The Selloff Mechanics
The June 6 selloff had characteristics of a momentum unwind rather than a fundamental reassessment. Nvidia, which had briefly touched a $5 trillion market capitalization earlier this year, lost approximately $740 billion in a single day. AMD, Marvell, and ASML all fell between 7% and 12%. The move was amplified by options positioning: with implied volatility at multi-month lows heading into Broadcom's report, the dealer community was short gamma, meaning that as prices fell, hedging activity accelerated the decline.
Volume on the SOXX ETF hit its highest level since the pandemic crash, suggesting that the selling was not a low-conviction technical event but a broad repositioning. The selloff also dragged down adjacent sectors — data center REITs, power infrastructure plays, and networking equipment companies all traded lower in sympathy.
The Recovery
By Monday, dip buyers emerged in force. Intel led the rebound with an 11.19% weekly gain, a notable outperformance for a company that has been a laggard throughout the AI cycle. Micron gained 9.87%, aided by data center DRAM pricing that continues to tighten. Broadcom itself recovered roughly 6% after Erste Group upgraded the stock to Buy on June 5, arguing that the guidance miss reflected conservatism rather than a demand deterioration.
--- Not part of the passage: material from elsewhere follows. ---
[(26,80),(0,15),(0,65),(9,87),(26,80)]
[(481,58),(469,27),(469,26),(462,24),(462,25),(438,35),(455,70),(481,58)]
Nvidia, the bellwether, climbed back above $230 per share but remains roughly 8% below its pre-selloff level. The stock's recovery has been orderly, with daily volume returning to normal ranges, a sign that the panic selling has exhausted itself even if conviction buying has not fully arrived.
The AI Spending Question
The fundamental question that Broadcom's guidance raised has not been answered: is the AI infrastructure spending cycle decelerating, or did Broadcom simply set expectations too high? The evidence outside of Broadcom's specific guidance remains bullish. Hyperscaler capital expenditure commitments for 2026 total roughly $280 billion across Microsoft, Google, Amazon, and Meta, up 35% from 2025. Nvidia's data center backlog extends through mid-2027. TSMC's advanced node capacity is sold out through the same period.
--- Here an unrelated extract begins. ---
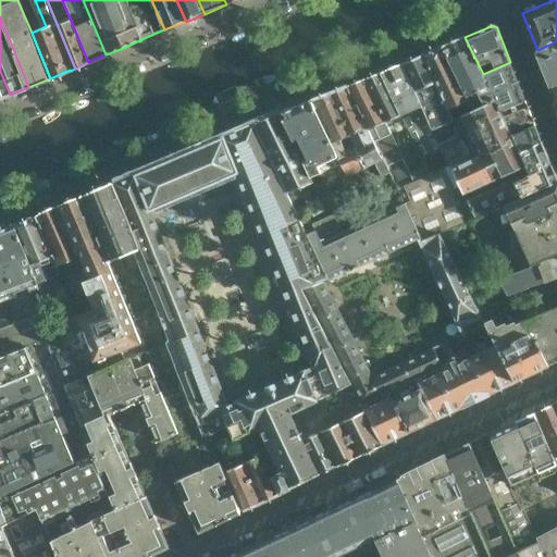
[(496,101),(483,74),(465,37),(443,46),(473,111),(496,101)]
The bear case is more subtle. If Broadcom's $100 billion fiscal 2027 AI revenue target represents a ceiling rather than a floor, it implies that the exponential growth phase is transitioning to a linear one. That does not mean demand is falling, but it does mean that the multiple expansion that took Nvidia from $1 trillion to $5 trillion is unlikely to repeat. At current valuations, the sector needs not just growth but acceleration, and that is a high bar.
What to Watch
Nvidia reports fiscal first-quarter results in late June, and that report will be the definitive arbitrator of this debate. If Jensen Huang raises guidance and confirms that Blackwell Ultra demand is exceeding supply, the selloff will be fully reversed and new highs are likely. If guidance merely meets expectations, the sector may trade sideways through the summer as investors wait for the next data point.
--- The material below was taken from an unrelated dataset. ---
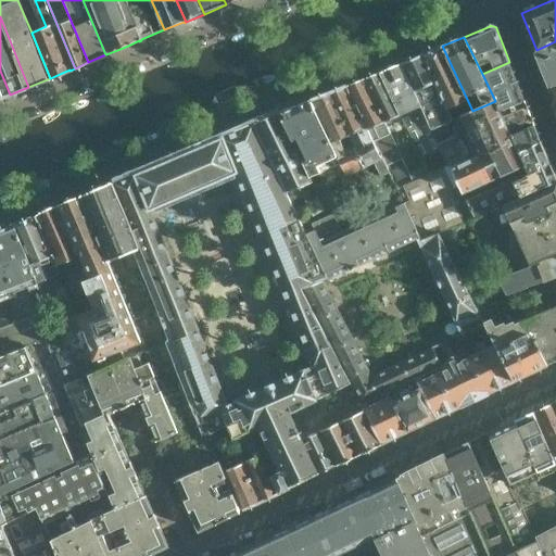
[(555,66),(555,41),(536,50),(545,72),(555,66)]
For traders, the setup favors selective buying on weakness rather than chasing the recovery. Broadcom below $200 looks attractive given the 48% revenue growth rate. Micron benefits from a DRAM pricing cycle that is independent of the AI narrative. Nvidia remains the highest-conviction long-term hold but carries the most valuation risk if growth slows from "extraordinary" to merely "very good." The SOXX at its current level is roughly 12% below its all-time high — a dip that historically has been buyable in secular bull markets, but one that requires confirmation from the next earnings cycle.